▶ _What you should do_
Please copy the rows below, substituting "Favorites" for "Wishlist" throughout and leaving every other part unchanged.

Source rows
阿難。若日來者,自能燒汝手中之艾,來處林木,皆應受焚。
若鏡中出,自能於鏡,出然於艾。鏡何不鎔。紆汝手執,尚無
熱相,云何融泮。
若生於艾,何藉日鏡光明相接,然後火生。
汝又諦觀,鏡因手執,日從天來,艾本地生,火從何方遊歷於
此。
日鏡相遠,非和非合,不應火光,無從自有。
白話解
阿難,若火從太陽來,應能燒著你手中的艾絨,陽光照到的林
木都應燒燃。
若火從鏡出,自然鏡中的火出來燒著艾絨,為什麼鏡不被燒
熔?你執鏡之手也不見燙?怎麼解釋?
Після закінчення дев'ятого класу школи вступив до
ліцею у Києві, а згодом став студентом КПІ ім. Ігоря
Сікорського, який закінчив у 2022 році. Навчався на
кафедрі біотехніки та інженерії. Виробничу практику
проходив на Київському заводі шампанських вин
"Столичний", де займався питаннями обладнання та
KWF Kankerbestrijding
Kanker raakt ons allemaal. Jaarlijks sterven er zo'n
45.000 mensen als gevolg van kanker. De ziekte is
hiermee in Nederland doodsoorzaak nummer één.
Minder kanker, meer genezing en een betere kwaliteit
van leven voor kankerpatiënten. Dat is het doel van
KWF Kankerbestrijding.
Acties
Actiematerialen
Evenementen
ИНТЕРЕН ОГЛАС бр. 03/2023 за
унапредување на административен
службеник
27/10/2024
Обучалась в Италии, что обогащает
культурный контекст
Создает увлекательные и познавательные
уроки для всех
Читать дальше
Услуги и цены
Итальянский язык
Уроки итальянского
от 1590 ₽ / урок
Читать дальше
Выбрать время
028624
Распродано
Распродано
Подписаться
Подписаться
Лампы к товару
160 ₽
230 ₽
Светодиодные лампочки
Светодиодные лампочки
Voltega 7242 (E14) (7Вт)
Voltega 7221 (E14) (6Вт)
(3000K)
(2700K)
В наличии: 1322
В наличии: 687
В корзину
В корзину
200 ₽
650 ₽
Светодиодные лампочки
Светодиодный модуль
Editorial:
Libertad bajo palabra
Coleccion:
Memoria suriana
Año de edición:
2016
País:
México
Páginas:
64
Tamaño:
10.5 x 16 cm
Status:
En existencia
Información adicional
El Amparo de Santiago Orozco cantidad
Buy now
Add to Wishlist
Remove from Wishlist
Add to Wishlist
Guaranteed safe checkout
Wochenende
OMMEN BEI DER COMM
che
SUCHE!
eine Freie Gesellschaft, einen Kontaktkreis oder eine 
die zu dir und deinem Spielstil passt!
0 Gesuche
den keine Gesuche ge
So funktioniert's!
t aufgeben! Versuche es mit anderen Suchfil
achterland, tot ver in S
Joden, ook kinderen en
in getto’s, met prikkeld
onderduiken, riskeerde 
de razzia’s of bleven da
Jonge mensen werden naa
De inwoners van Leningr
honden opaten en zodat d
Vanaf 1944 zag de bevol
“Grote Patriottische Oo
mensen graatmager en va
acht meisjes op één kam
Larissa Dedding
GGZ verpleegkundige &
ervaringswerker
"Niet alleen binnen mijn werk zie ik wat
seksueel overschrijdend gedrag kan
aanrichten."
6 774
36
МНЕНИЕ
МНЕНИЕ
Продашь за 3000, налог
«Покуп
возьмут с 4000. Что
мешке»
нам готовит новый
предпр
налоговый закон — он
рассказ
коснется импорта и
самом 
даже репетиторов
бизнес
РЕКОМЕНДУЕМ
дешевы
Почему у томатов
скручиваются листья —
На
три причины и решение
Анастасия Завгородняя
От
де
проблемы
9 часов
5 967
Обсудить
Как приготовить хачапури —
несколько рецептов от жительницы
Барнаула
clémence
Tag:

▶ _Solution to this problem_
阿難。若日來者,自能燒汝手中之艾,來處林木,皆應受焚。
若鏡中出,自能於鏡,出然於艾。鏡何不鎔。紆汝手執,尚無
熱相,云何融泮。
若生於艾,何藉日鏡光明相接,然後火生。
汝又諦觀,鏡因手執,日從天來,艾本地生,火從何方遊歷於
此。
日鏡相遠,非和非合,不應火光,無從自有。
白話解
阿難,若火從太陽來,應能燒著你手中的艾絨,陽光照到的林
木都應燒燃。
若火從鏡出,自然鏡中的火出來燒著艾絨,為什麼鏡不被燒
熔?你執鏡之手也不見燙?怎麼解釋?
Після закінчення дев'ятого класу школи вступив до
ліцею у Києві, а згодом став студентом КПІ ім. Ігоря
Сікорського, який закінчив у 2022 році. Навчався на
кафедрі біотехніки та інженерії. Виробничу практику
проходив на Київському заводі шампанських вин
"Столичний", де займався питаннями обладнання та
KWF Kankerbestrijding
Kanker raakt ons allemaal. Jaarlijks sterven er zo'n
45.000 mensen als gevolg van kanker. De ziekte is
hiermee in Nederland doodsoorzaak nummer één.
Minder kanker, meer genezing en een betere kwaliteit
van leven voor kankerpatiënten. Dat is het doel van
KWF Kankerbestrijding.
Acties
Actiematerialen
Evenementen
ИНТЕРЕН ОГЛАС бр. 03/2023 за
унапредување на административен
службеник
27/10/2024
Обучалась в Италии, что обогащает
культурный контекст
Создает увлекательные и познавательные
уроки для всех
Читать дальше
Услуги и цены
Итальянский язык
Уроки итальянского
от 1590 ₽ / урок
Читать дальше
Выбрать время
028624
Распродано
Распродано
Подписаться
Подписаться
Лампы к товару
160 ₽
230 ₽
Светодиодные лампочки
Светодиодные лампочки
Voltega 7242 (E14) (7Вт)
Voltega 7221 (E14) (6Вт)
(3000K)
(2700K)
В наличии: 1322
В наличии: 687
В корзину
В корзину
200 ₽
650 ₽
Светодиодные лампочки
Светодиодный модуль
Editorial:
Libertad bajo palabra
Coleccion:
Memoria suriana
Año de edición:
2016
País:
México
Páginas:
64
Tamaño:
10.5 x 16 cm
Status:
En existencia
Información adicional
El Amparo de Santiago Orozco cantidad
Buy now
Add to Favorites
Remove from Favorites
Add to Favorites
Guaranteed safe checkout
Wochenende
OMMEN BEI DER COMM
che
SUCHE!
eine Freie Gesellschaft, einen Kontaktkreis oder eine 
die zu dir und deinem Spielstil passt!
0 Gesuche
den keine Gesuche ge
So funktioniert's!
t aufgeben! Versuche es mit anderen Suchfil
achterland, tot ver in S
Joden, ook kinderen en
in getto’s, met prikkeld
onderduiken, riskeerde 
de razzia’s of bleven da
Jonge mensen werden naa
De inwoners van Leningr
honden opaten en zodat d
Vanaf 1944 zag de bevol
“Grote Patriottische Oo
mensen graatmager en va
acht meisjes op één kam
Larissa Dedding
GGZ verpleegkundige &
ervaringswerker
"Niet alleen binnen mijn werk zie ik wat
seksueel overschrijdend gedrag kan
aanrichten."
6 774
36
МНЕНИЕ
МНЕНИЕ
Продашь за 3000, налог
«Покуп
возьмут с 4000. Что
мешке»
нам готовит новый
предпр
налоговый закон — он
рассказ
коснется импорта и
самом 
даже репетиторов
бизнес
РЕКОМЕНДУЕМ
дешевы
Почему у томатов
скручиваются листья —
На
три причины и решение
Анастасия Завгородняя
От
де
проблемы
9 часов
5 967
Обсудить
Как приготовить хачапури —
несколько рецептов от жительницы
Барнаула
clémence
Tag:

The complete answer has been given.